JQA was twenty-seven when he became minister to The Hague; the numerous letters that he wrote to JA during his service there in 1794 and 1795 are in the Adams Papers. On his diplomatic activities during the period, see Bemis, JQA , 1:50–65.

3.

Presumably this refers to the tangled and protracted Franco-American diplomacy during the period of the quasi-war with France while JA was President. On Gerry’s and Jay’s parts in these events, see Kurtz, The Presidency of John Adams, p. 235–401 passim. A number of letters from Jay and from Gerry to JA during these years are in the Adams Papers. The letters from Jay have been published in Jay, Correspondence and Public Papers ; letterbook versions of the Gerry letters to which CFA was probably alluding have recently been published in Elbridge Gerry’s Letterbook, Paris 1797–1798, edited by Russell W. Knight, Salem, 1966.

Thursday. 26th. CFA Thursday. 26th. CFA
Thursday. 26th.

Morning cloudy but it became beautifully clear by Noon. I went to Boston as usual. Busy in Commissions for the family, and in making 56up my Journal which by absence from town becomes burdensome, as I have two or three days to make up at a time. Went also to the Athenaeum, and was so generally engaged that I could not read at all. Such is the daily course of living out of town and such are the reasons that cause me to object to it. Wrote several dunning Notes which is my amusement. Returned to Quincy, having John Kirk with me who brought in a horse my father has been trying.

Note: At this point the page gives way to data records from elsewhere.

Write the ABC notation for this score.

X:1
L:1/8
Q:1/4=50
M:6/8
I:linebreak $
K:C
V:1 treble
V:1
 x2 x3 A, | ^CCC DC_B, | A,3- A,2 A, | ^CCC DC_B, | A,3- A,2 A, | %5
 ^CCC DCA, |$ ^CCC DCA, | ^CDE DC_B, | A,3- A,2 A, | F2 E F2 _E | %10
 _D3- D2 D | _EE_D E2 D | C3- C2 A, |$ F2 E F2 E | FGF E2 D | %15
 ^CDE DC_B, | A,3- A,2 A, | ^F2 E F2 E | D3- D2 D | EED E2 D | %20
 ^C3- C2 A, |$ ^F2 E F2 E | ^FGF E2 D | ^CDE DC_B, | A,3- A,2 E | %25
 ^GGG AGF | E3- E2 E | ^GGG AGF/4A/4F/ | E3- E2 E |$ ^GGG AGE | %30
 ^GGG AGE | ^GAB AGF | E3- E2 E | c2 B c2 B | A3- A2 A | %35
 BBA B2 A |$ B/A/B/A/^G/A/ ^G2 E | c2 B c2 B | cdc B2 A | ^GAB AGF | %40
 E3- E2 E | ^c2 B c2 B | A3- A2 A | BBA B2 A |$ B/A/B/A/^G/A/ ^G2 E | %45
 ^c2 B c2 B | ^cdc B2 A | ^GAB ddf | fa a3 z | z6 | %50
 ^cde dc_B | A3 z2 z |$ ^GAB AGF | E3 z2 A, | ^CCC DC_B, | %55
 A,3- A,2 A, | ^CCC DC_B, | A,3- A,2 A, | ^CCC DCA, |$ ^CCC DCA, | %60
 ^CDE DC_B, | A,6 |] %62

After dinner, I passed an hour in reading the Oration against Gabinius, and another in assorting Dr. Franklin’s Letters to my Grandfather. He had considerable difficulty with my Grandfather whose very uncompromising character did not suit him. And much of this History is a secret. And much of it is so debateable as to be dangerous matter to bring up.1

In the evening, I read a portion of Walter Scott’s book upon demonology,2 after which my old acquaintance, Baron Grimm and the Spectator.

1.

JA and Franklin served together, not always harmoniously, as Commissioners on all three joint American missions from 1778 to 1786. See JA, Diary and Autobiography , passim. Franklin’s letters to JA in the Adams Papers were written largely during those years.

2.

Sir Walter Scott, Letters on Demonology and Witchcraft. The edition at MQA was published at New York in 1830, the year of its original publication in London.